[Records from a data source]
--- --- ---

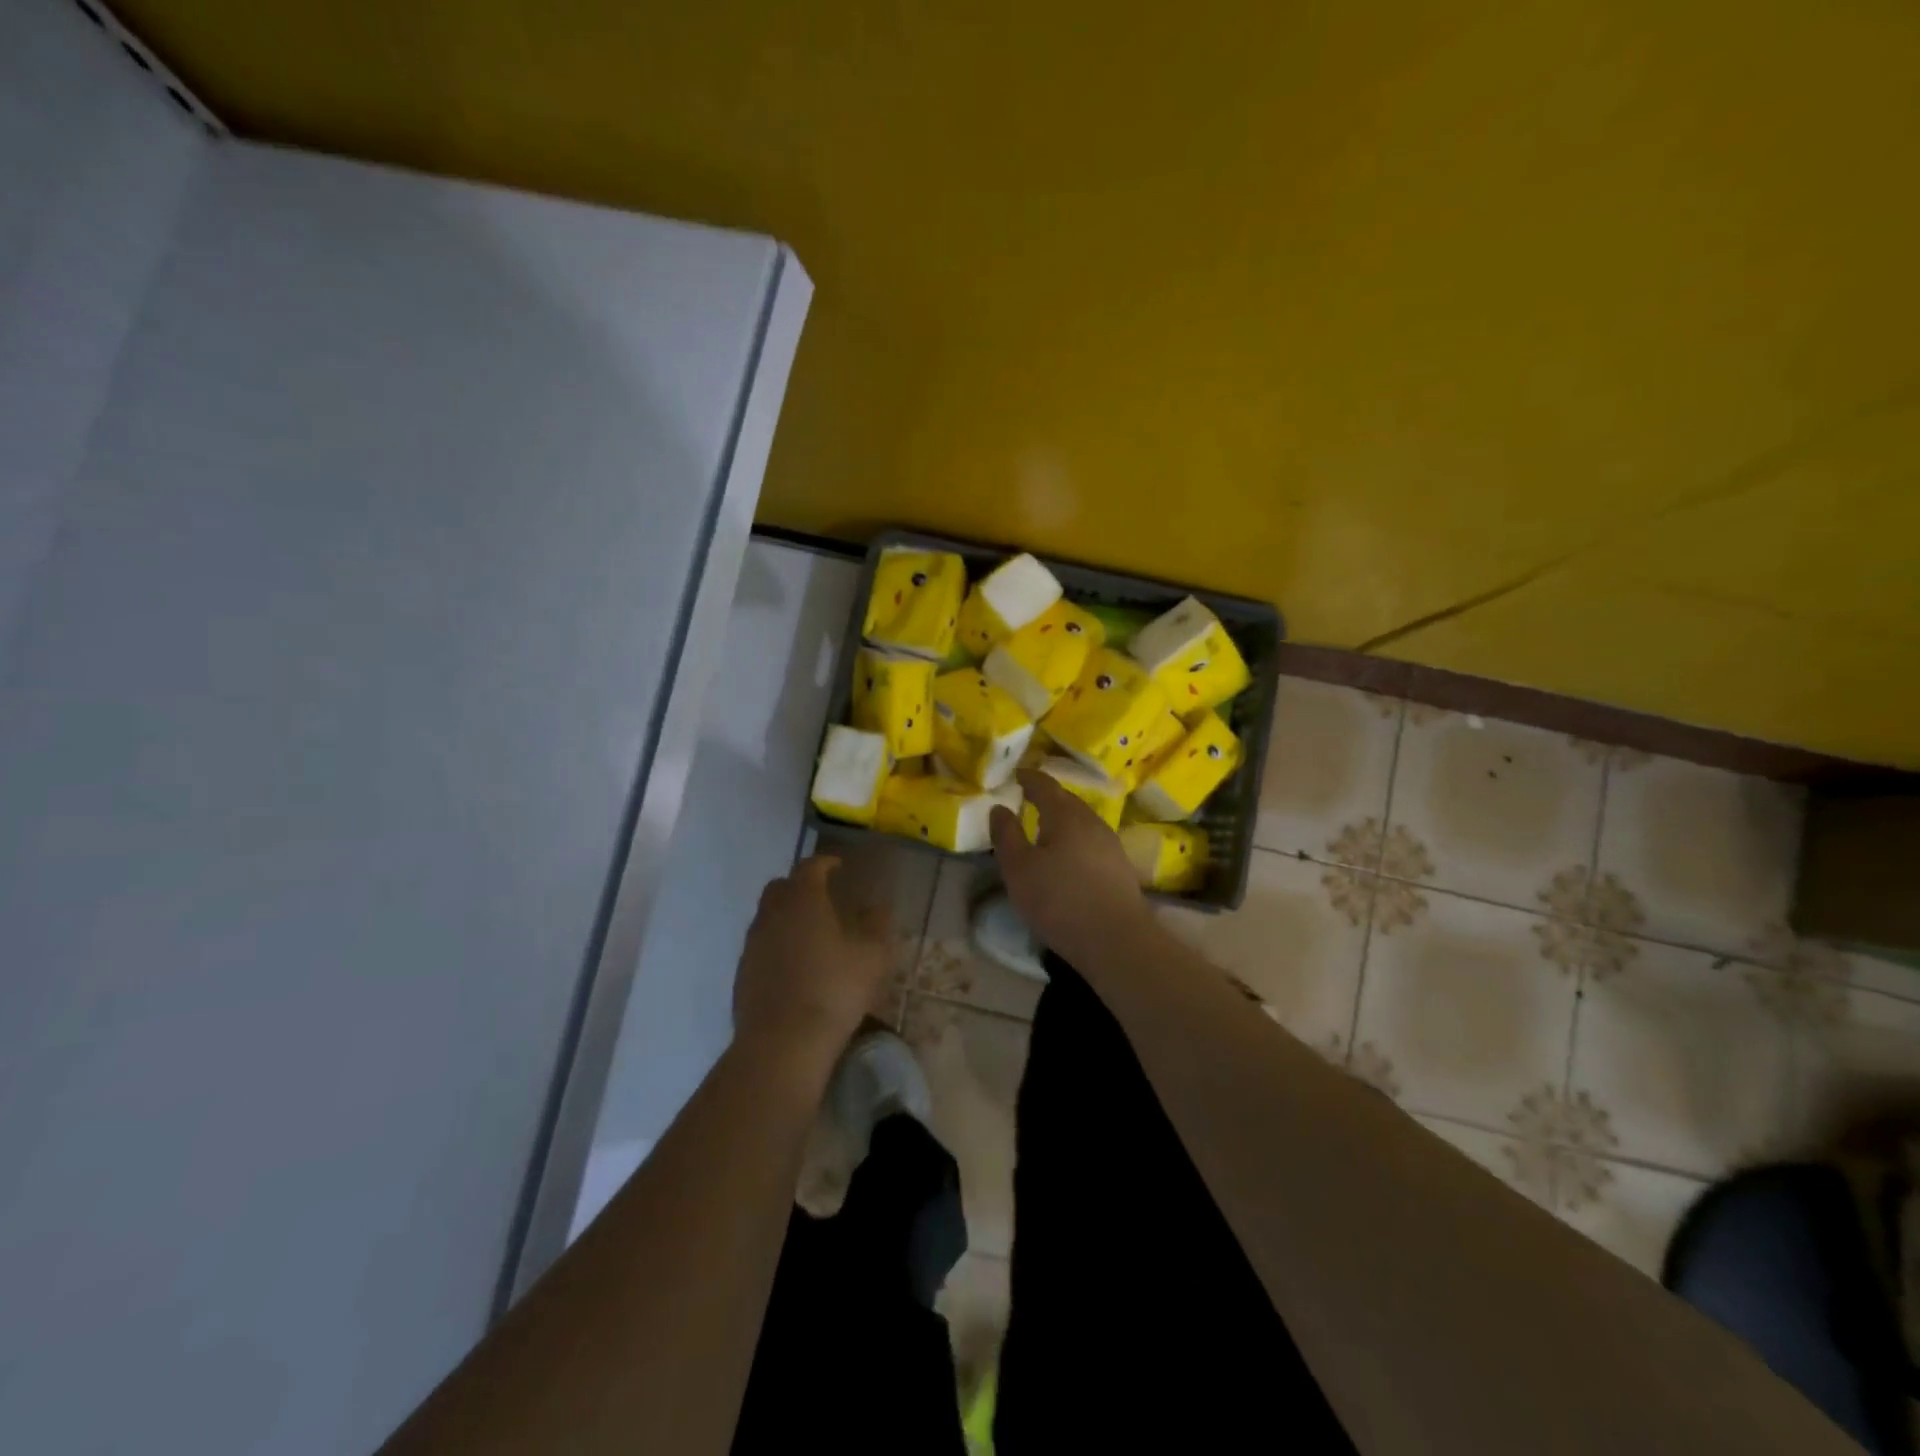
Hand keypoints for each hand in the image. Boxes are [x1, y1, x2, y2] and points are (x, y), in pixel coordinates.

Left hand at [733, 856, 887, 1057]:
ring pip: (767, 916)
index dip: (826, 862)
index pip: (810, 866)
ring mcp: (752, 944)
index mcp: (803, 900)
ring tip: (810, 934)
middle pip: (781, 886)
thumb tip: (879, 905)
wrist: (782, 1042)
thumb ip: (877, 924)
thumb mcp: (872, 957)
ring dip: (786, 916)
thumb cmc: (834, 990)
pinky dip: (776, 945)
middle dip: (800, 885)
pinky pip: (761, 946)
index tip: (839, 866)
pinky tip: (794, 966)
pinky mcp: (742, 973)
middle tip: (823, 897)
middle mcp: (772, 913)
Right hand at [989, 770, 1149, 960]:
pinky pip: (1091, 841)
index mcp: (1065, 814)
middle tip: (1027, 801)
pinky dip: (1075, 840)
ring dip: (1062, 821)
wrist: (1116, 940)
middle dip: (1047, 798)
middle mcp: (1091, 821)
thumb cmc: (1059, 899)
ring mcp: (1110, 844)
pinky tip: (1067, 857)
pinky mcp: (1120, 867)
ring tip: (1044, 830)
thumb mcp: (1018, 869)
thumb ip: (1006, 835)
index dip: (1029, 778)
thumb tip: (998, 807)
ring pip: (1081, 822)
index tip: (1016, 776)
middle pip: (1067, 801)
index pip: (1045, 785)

--- --- ---

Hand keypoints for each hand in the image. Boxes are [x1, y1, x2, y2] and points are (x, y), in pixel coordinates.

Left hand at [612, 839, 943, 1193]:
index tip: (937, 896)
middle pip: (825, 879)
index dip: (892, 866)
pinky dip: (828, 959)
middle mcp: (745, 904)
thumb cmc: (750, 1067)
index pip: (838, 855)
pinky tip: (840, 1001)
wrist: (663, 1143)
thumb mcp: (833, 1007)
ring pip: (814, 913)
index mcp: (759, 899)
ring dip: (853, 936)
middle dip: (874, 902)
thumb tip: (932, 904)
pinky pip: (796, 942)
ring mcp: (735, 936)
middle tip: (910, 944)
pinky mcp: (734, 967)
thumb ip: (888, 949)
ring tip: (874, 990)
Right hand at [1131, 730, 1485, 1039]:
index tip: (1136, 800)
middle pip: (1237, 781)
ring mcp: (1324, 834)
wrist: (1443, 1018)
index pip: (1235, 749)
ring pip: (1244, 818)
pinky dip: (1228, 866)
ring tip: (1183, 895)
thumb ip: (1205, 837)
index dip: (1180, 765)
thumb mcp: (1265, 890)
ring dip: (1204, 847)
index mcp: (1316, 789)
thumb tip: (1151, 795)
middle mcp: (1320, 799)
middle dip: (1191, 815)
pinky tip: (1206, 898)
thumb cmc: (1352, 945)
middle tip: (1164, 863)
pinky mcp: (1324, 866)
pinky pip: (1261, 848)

--- --- ---

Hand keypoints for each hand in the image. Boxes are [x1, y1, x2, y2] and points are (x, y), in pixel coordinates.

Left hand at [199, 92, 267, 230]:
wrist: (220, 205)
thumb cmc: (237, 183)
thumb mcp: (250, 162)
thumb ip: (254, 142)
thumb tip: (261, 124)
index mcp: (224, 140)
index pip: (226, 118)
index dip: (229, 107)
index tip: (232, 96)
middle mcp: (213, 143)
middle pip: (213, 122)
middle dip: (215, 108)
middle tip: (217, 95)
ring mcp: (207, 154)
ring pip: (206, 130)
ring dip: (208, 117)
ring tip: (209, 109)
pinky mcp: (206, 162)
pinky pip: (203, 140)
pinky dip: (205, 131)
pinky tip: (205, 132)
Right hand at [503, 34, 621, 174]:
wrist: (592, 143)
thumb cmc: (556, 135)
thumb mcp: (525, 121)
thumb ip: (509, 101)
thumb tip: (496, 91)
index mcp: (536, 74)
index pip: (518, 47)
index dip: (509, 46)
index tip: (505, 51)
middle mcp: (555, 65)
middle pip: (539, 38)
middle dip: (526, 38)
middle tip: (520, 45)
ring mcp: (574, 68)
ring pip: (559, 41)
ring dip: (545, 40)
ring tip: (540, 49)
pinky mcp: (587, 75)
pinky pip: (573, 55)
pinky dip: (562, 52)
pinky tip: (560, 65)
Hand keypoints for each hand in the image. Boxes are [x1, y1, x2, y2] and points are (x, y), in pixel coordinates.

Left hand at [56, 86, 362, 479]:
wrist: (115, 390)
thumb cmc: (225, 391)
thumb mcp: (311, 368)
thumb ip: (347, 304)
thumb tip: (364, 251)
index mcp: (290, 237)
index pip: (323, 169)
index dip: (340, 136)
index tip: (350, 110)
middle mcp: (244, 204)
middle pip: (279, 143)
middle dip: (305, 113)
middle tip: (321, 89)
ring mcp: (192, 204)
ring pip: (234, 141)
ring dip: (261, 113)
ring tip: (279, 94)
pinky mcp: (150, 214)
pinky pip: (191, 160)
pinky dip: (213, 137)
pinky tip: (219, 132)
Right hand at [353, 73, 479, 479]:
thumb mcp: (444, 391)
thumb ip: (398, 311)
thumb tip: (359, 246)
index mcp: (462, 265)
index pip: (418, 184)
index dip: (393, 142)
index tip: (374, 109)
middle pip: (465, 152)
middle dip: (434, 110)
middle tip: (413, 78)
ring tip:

--- --- ---

What you are asked to do: Starting at the line that contains "pinky dip: (1075, 840)" and stopping after the line that contains "index pip: (1045, 785)", write out every line exactly as it appears above, and no other line.

Solution for this problem:
pinky dip: (1075, 840)
ring dip: (1062, 821)
wrist: (1116, 940)
middle dip: (1047, 798)
middle mcp: (1091, 821)
thumb cmc: (1059, 899)
ring mcp: (1110, 844)
pinky tip: (1067, 857)
pinky mcp: (1120, 867)
ring tip: (1044, 830)
thumb mcp: (1018, 869)
thumb ip: (1006, 835)
index dip: (1029, 778)
thumb tip: (998, 807)
ring pip: (1081, 822)
index tip: (1016, 776)
middle pip: (1067, 801)
index pip: (1045, 785)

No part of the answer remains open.